4. The related work could be improved with current good designs, such as secure and efficient authenticated key management scheme for uav-assisted infrastructure-less IoVs, and a lightweight authentication and privacy-preserving aggregation for blockchain-enabled federated learning in vanets.
5. Several sentences are lengthy and unclear, affecting readability. For example, the abstract and introduction sections could be streamlined for better comprehension.
Author Response
We sincerely appreciate your time and effort in reviewing our manuscript. Your constructive feedback has greatly improved our work. Attached file below is our detailed response to each comment
Author Response File: Author Response.pdf
Reviewer 3 Report
Comments and Suggestions for AuthorsThe article proposes a high-gain, multi-band, dual-polarized MIMO SSPP leaky-wave antenna for vehicular communication, addressing challenges in 5G mm-wave frequencies with enhanced bandwidth, efficiency, and isolation. The novelty of this manuscript lies in the integration of SSPP structures for bandwidth and gain enhancement, dual-polarized design for reliability, and compact optimization for vehicular applications. In my view, this work falls within the scope of Technologies and should be published after making some modifications. A few suggestions and clarifications that need to be addressed before publication are presented below.
1. The article contains an issue with its section numbering, featuring two instances of “3.1” and a missing “2.2” section. Such structural inconsistencies may confuse readers regarding the logical flow of the content. It is recommended to carefully review the logical structure of the article and adjust the numbering accordingly.
2. The blue parameter labels in Figure 2 are difficult to discern, which may hinder readers’ understanding of the design details. It is suggested to replace the blue with a higher-contrast color for better visibility. Additionally, the rectangular frame around the “(e)” annotation in Figure 9 appears unnecessary and should be removed to enhance clarity.
3. Although the experimental section mentions the use of a network analyzer and an anechoic chamber, the description of the experimental details is overly brief, making it challenging for readers to replicate the results. It is advised to supplement this section with a comprehensive explanation of the experimental environment and setup to improve the reproducibility of the study.
4. While the paper discusses scenarios such as V2V and V2I, it lacks a deeper analysis of other potential applications, such as autonomous driving and in-vehicle communication. It is recommended to increase the discussion of extended application scenarios, which will help enhance the practical value and impact of the study.
5. The abstract and conclusion sections do not sufficiently highlight the innovative aspects of the work, making it difficult for readers to quickly grasp the core contributions of the paper. It is recommended to emphasize the key innovations more clearly in these sections to better showcase the study's significance.

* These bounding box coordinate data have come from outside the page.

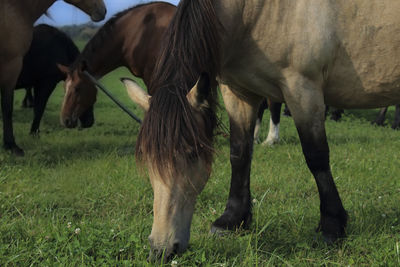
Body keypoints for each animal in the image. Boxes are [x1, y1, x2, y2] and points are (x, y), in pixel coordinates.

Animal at [122, 0, 400, 260]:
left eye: (191, 153)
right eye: (147, 157)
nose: (161, 249)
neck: (256, 12)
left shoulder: (303, 90)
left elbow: (316, 158)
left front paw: (332, 226)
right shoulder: (238, 92)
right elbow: (240, 154)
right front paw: (232, 220)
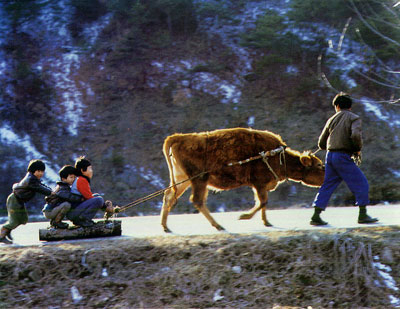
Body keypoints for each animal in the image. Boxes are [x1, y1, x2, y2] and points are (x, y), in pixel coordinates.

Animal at [159, 127, 324, 231]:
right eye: (319, 165)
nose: (326, 175)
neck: (278, 156)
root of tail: (178, 137)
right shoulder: (259, 183)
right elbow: (262, 202)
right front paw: (244, 216)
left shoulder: (262, 185)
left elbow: (264, 203)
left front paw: (266, 222)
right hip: (199, 179)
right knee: (197, 200)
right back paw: (218, 225)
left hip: (184, 179)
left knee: (169, 196)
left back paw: (165, 227)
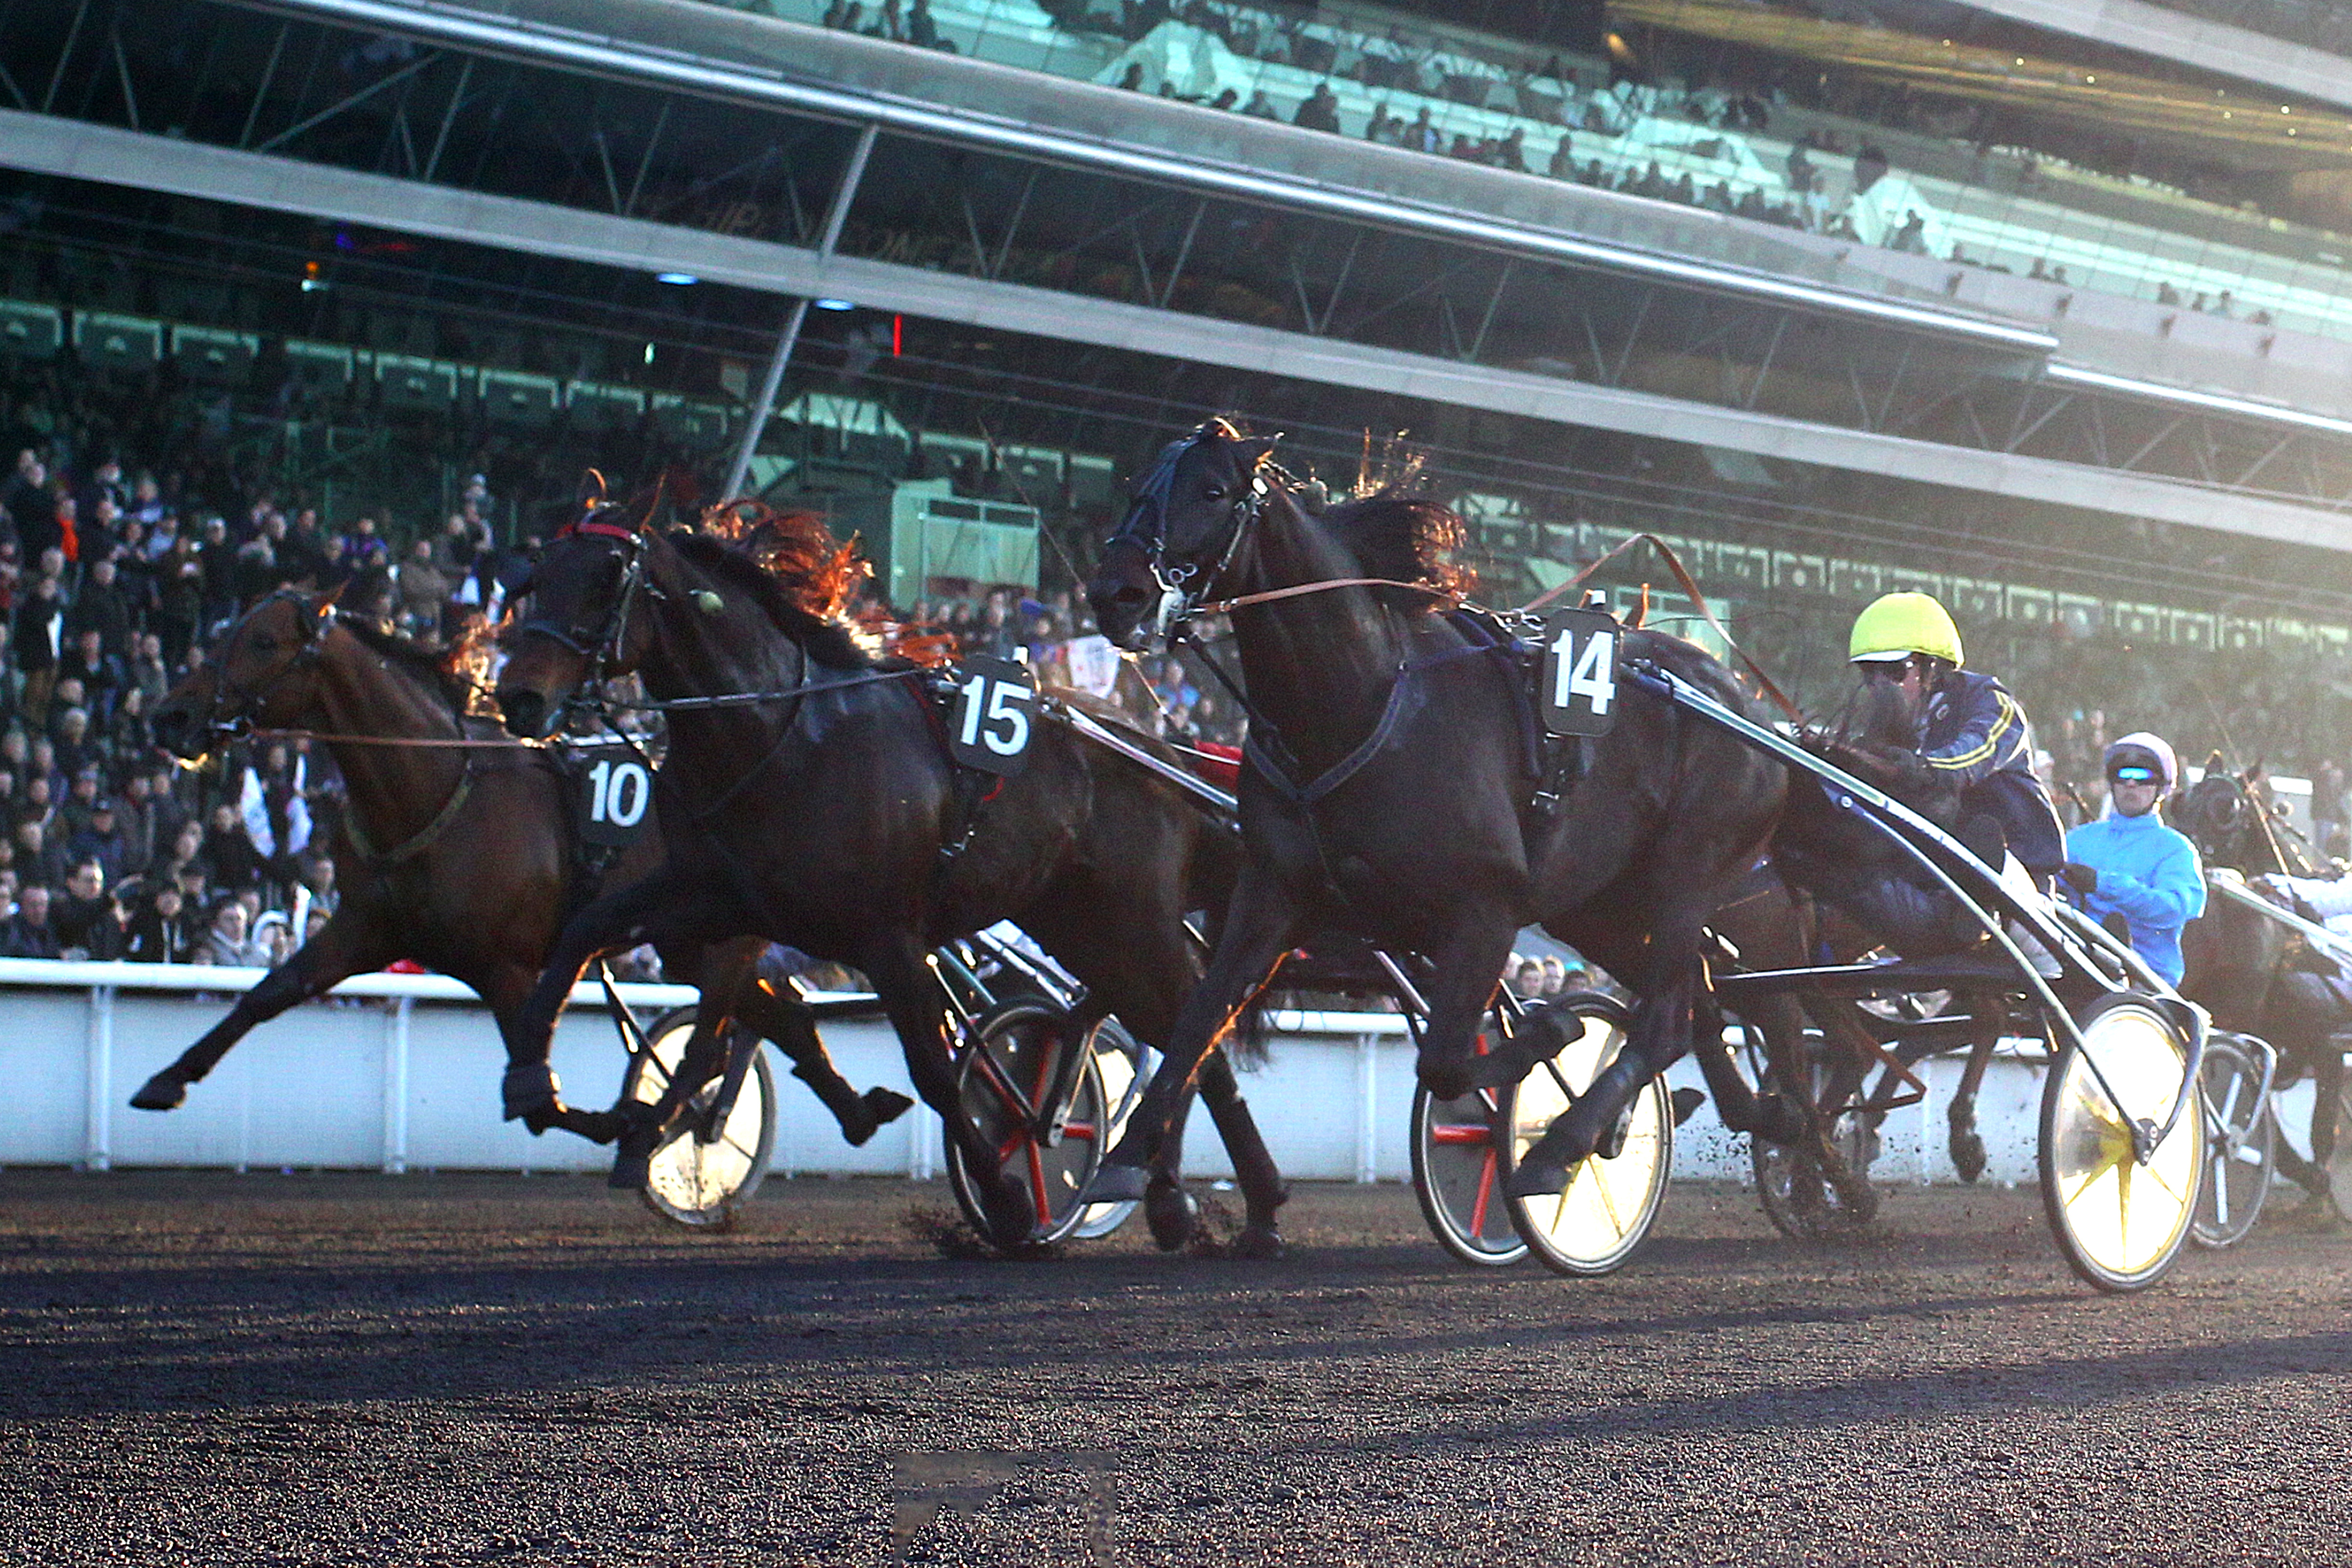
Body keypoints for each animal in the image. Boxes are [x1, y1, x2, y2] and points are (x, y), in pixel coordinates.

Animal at [137, 588, 907, 1152]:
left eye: (263, 642)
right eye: (225, 632)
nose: (170, 714)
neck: (435, 789)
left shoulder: (506, 964)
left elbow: (539, 1095)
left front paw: (616, 1119)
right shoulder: (366, 928)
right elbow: (268, 995)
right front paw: (166, 1081)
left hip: (722, 935)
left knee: (748, 1022)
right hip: (689, 939)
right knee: (781, 1012)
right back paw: (855, 1111)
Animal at [494, 496, 1289, 1260]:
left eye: (606, 578)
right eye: (533, 576)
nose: (518, 697)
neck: (777, 735)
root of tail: (1162, 751)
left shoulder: (887, 933)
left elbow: (933, 1071)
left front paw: (1005, 1198)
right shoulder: (722, 899)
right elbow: (589, 933)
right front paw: (536, 1080)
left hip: (1134, 922)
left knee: (1195, 1027)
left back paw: (1201, 1193)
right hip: (1083, 926)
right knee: (1167, 1026)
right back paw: (1186, 1196)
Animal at [1086, 420, 1797, 1203]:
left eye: (1213, 491)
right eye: (1136, 485)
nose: (1116, 593)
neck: (1358, 704)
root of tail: (1746, 706)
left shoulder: (1488, 907)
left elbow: (1446, 1061)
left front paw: (1549, 1037)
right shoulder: (1272, 892)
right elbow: (1199, 1018)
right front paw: (1126, 1152)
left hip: (1684, 878)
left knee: (1667, 1015)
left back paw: (1564, 1145)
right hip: (1601, 908)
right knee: (1696, 1003)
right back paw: (1745, 1112)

6. The method presented in this paper highly relevant to electromagnetic (EM) networks. Could the author briefly discuss the possibility of using D2NN to conduct this communication method. The following references could be included: [1] Gu, Z., Ma, Q., Gao, X., You, J. W. & Cui, T. J. Direct electromagnetic information processing with planar diffractive neural network. Science Advances 10, eado3937 (2024); [2] Gao, X. X. Ma, Q. Gu, Z. Cui, W. Y. Liu, C. Zhang, J. J. Cui, T. J., “Programmable surface plasmonic neural networks for microwave detection and processing,” Nature Electronics, vol. 6, no. 4, pp. 319-328, Apr, 2023.
Author Response
Thank you very much for your valuable comments and suggestions. The response is attached as a file below.
Author Response File: Author Response.pdf
Round 2
Reviewer 2 Report
Comments and Suggestions for AuthorsThe authors have solved all my concerns now. I recommend acceptance for this paper.
Reviewer 3 Report
Comments and Suggestions for AuthorsThe author has addressed all my questions. I agree this paper could be published.